**WORK INSTRUCTION**
Could you return the data that follows exactly, minus the images?
Start of Block
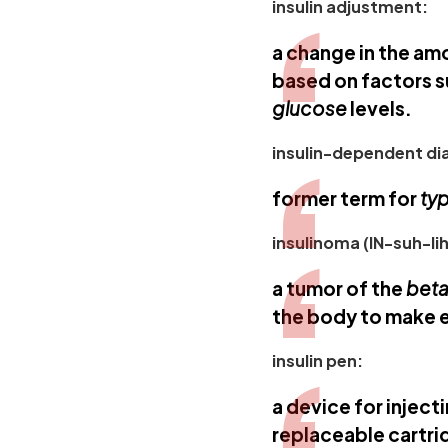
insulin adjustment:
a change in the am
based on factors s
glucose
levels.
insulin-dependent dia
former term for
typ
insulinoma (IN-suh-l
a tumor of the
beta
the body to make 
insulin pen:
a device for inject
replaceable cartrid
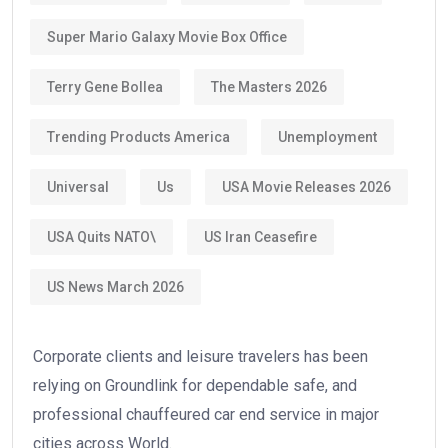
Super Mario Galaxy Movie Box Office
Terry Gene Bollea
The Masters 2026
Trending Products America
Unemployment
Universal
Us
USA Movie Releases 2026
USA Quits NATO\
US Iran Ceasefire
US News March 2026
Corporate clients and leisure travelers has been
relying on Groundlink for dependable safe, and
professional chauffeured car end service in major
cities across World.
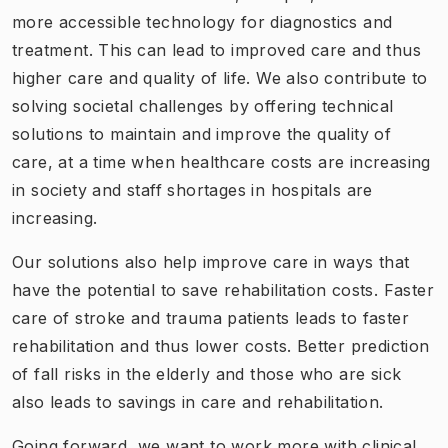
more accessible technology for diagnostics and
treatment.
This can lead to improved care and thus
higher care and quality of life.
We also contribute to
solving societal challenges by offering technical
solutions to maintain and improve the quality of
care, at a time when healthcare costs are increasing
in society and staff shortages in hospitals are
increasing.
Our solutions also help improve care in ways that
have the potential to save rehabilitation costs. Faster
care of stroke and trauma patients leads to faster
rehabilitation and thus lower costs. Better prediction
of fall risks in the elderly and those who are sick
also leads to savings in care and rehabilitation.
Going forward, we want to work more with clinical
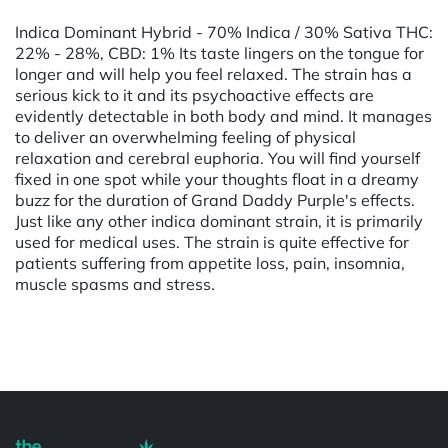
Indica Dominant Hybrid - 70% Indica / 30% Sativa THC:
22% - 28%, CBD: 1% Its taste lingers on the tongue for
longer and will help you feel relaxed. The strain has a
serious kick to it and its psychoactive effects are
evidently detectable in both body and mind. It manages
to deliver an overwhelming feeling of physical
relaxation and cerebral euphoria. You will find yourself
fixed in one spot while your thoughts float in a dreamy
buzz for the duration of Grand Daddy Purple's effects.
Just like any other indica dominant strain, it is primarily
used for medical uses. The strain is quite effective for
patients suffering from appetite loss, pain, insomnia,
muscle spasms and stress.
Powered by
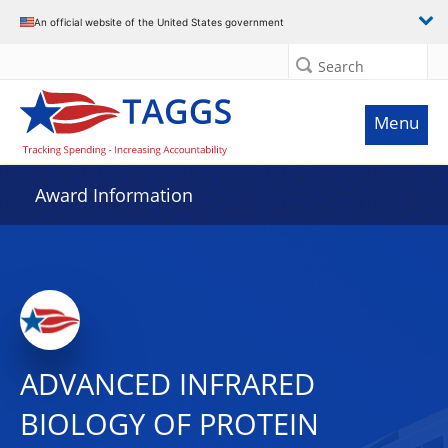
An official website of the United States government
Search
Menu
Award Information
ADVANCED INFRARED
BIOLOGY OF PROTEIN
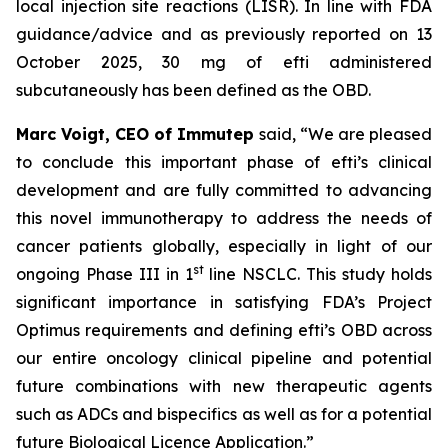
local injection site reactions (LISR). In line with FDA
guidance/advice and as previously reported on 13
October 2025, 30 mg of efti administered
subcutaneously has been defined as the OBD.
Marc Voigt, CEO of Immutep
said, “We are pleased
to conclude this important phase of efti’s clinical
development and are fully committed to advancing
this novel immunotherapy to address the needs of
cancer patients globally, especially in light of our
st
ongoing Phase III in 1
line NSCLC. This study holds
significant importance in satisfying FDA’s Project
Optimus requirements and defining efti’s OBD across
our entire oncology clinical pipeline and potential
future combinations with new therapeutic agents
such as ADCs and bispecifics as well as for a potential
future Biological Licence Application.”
End of Block
**REPLY**
insulin adjustment:
a change in the am
based on factors s
glucose
levels.
insulin-dependent dia
former term for
typ
insulinoma (IN-suh-l
a tumor of the
beta
the body to make 
insulin pen:
a device for inject
replaceable cartrid
Super Mario Galaxy Movie Box Office
Terry Gene Bollea
The Masters 2026
Trending Products America
Unemployment
Universal
Us
USA Movie Releases 2026
USA Quits NATO\
US Iran Ceasefire
US News March 2026
Corporate clients and leisure travelers has been
relying on Groundlink for dependable safe, and
professional chauffeured car end service in major
cities across World.
more accessible technology for diagnostics and
treatment.
This can lead to improved care and thus
higher care and quality of life.
We also contribute to
solving societal challenges by offering technical
solutions to maintain and improve the quality of
care, at a time when healthcare costs are increasing
in society and staff shortages in hospitals are
increasing.
Our solutions also help improve care in ways that
have the potential to save rehabilitation costs. Faster
care of stroke and trauma patients leads to faster
rehabilitation and thus lower costs. Better prediction
of fall risks in the elderly and those who are sick
also leads to savings in care and rehabilitation.
Going forward, we want to work more with clinical
Indica Dominant Hybrid - 70% Indica / 30% Sativa THC:
22% - 28%, CBD: 1% Its taste lingers on the tongue for
longer and will help you feel relaxed. The strain has a
serious kick to it and its psychoactive effects are
evidently detectable in both body and mind. It manages
to deliver an overwhelming feeling of physical
relaxation and cerebral euphoria. You will find yourself
fixed in one spot while your thoughts float in a dreamy
buzz for the duration of Grand Daddy Purple's effects.
Just like any other indica dominant strain, it is primarily
used for medical uses. The strain is quite effective for
patients suffering from appetite loss, pain, insomnia,
muscle spasms and stress.
Powered by
An official website of the United States government
Search
Menu
Award Information
ADVANCED INFRARED
BIOLOGY OF PROTEIN
local injection site reactions (LISR). In line with FDA
guidance/advice and as previously reported on 13
October 2025, 30 mg of efti administered
subcutaneously has been defined as the OBD.
Marc Voigt, CEO of Immutep
said, “We are pleased
to conclude this important phase of efti’s clinical
development and are fully committed to advancing
this novel immunotherapy to address the needs of
cancer patients globally, especially in light of our
st
ongoing Phase III in 1
line NSCLC. This study holds
significant importance in satisfying FDA’s Project
Optimus requirements and defining efti’s OBD across
our entire oncology clinical pipeline and potential
future combinations with new therapeutic agents
such as ADCs and bispecifics as well as for a potential
future Biological Licence Application.”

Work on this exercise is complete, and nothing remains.